Ruth Ive wanted to be an actress before the war. But, on her parent’s instructions, had taken a shorthand and typing course and in the summer of 1939 went to Cologne in Germany, in an attempt to rescue a Jewish family, when her father died suddenly. She came home, shelved her plans for the stage and, as war broke out, was soon recruited to the Postal and Telegraph Censorship, a department of the Ministry of Information. A year later, as an experienced stenographer, she was offered the job of censor.

“Calls had to be pre-booked and the connection was not made until we were ready with our headphones, pencils and paper,” recalls Mrs Ive. “I wrote the conversation of the London speaker on the left hand of the page and the Washington or Ottawa speaker on the right.”
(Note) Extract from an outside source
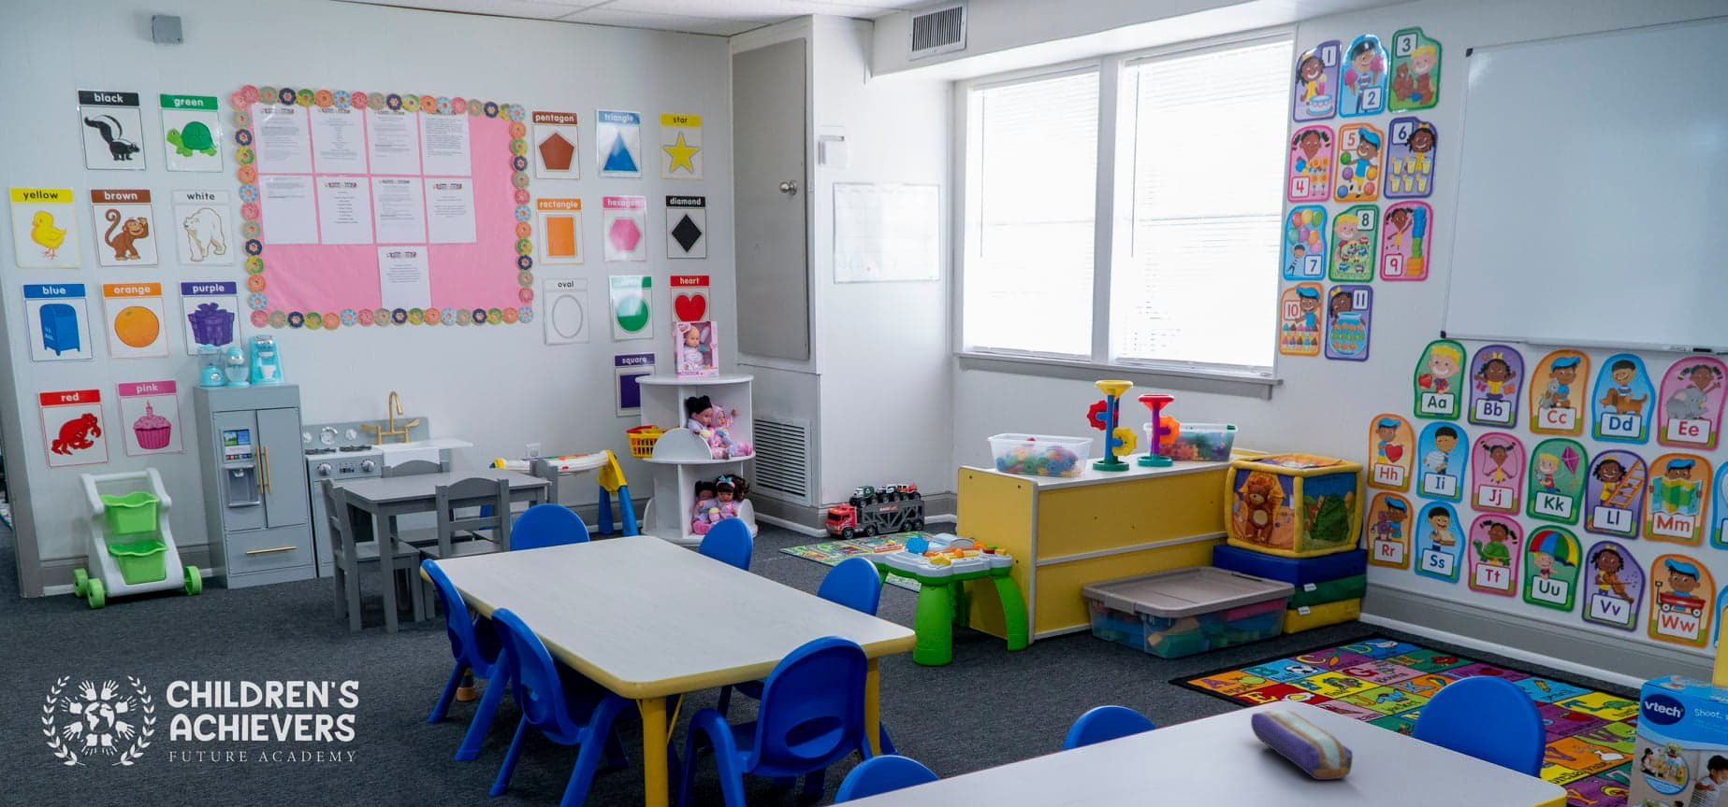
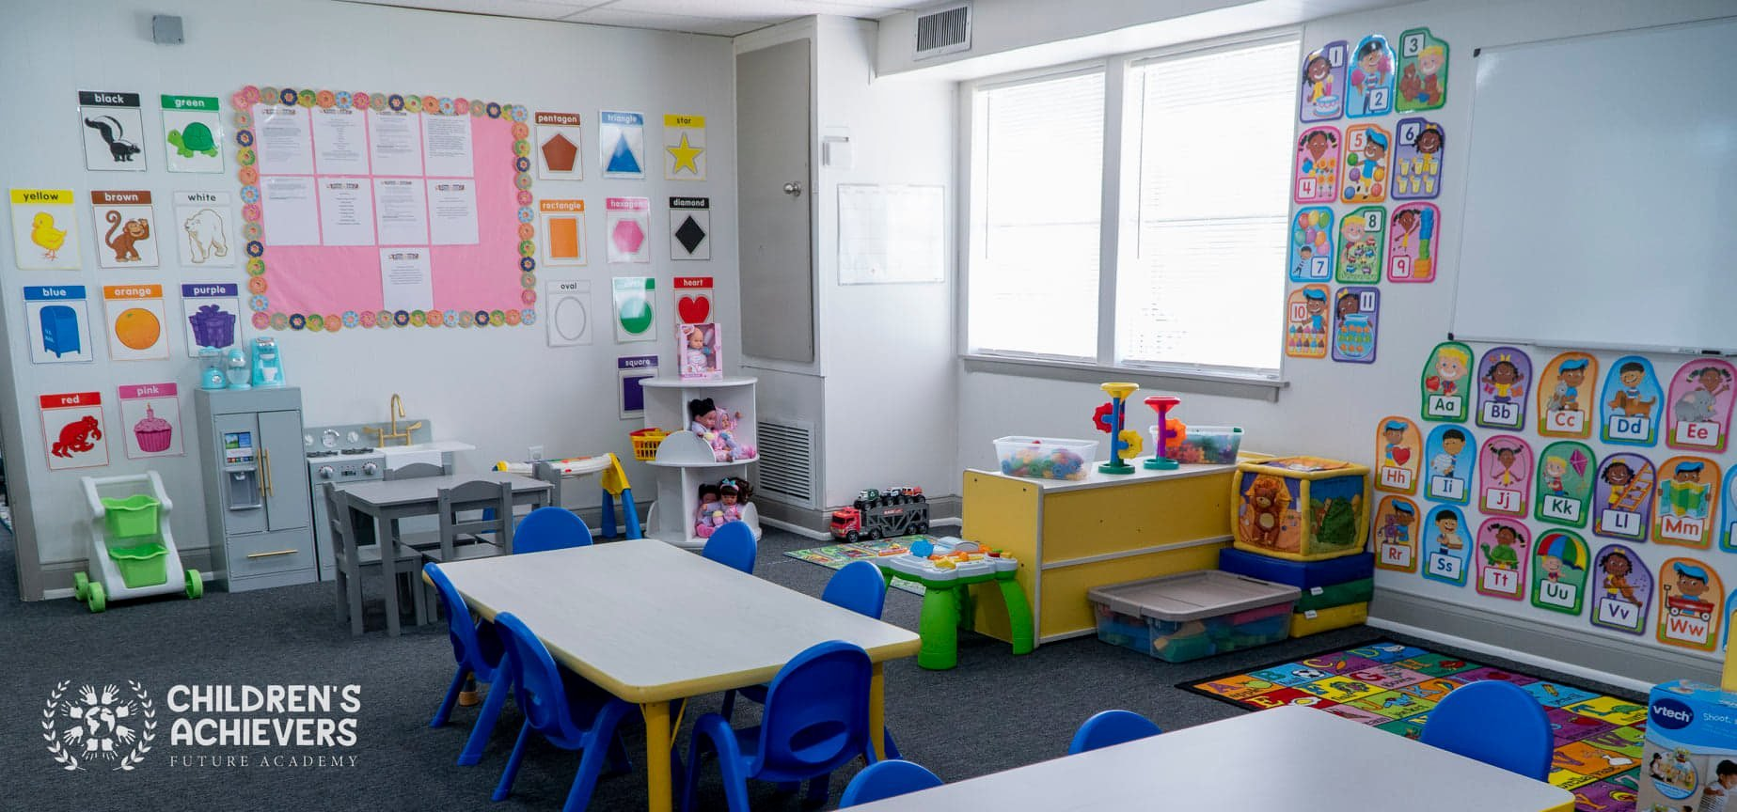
- pencil case [1250,709,1353,781]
She clearly remembers the occasion she had to disconnect Churchill twice in one call. “It was March, 1945 a Saturday, and a V2 bomb had just landed near London’s Smithfield market. There were about 150 dead and many more injured. He wanted to talk to Anthony Eden, then in Canada, and started giving him details of what had happened. I had to make a snap decision and remind him that this was a subject that could not be discussed. He grunted but was terribly upset. The problem was he had been disturbed from his nap.”

According to Ive, Lord Beaverbrook, who often went to Washington as the Prime Minister’s envoy, was the worst, “an absolute horror. He was so indiscreet and would give dates when a convoy was leaving.”

One of Churchill’s special friends, with whom he was most relaxed, was the American financier, Bernard Baruch. “They were just two old gentlemen having a chat about life at the end of the day when everyone else was in bed. Churchill had such energy and grasp of detail and was addicted to the phone.”

How did she manage never to discuss her work with friends? “They were such desperate times, we all accepted hardship. I don’t just mean rationing. Tragedy was never far away and everyone you worked with was suffering, knew someone who had been killed or was in danger.”

The hardest part, she says, was not allowing her mother to boast that her daughter worked for Churchill. By a strange coincidence, Ruth’s mother had been a guest at Churchill’s wedding in 1908 as her uncle, Dr Joseph Dullberg from Manchester, had been a friend and early Churchill supporter during his election campaign in North-West Manchester in January 1906. But Ruth never told Churchill about these long standing family links. “Looking back, I think I should have done but we had a completely professional relationship and I just felt I did not want to risk losing my job by changing that.”

After the war Ruth married and became Mrs Ive, housewife and mother of two sons, and never saw Churchill again. She took up journalism but suffered recurrent ill health, the result, she believes, of wartime deprivation and unhealthy working conditions. However her journalistic instinct came in useful when she decided to write her book. In spite of her 89 years she did all her own research and completed the book on a modern Apple Mac computer. But she tells me not to email her if I have any questions as she is about to change to a new machine, a laptop in future.

*Listening In To History by Ruth Ive will be published by Tempus in 2008
Anne Sebba is the author of Jennie Churchill : Winston’s American Mother published by John Murray September 2007.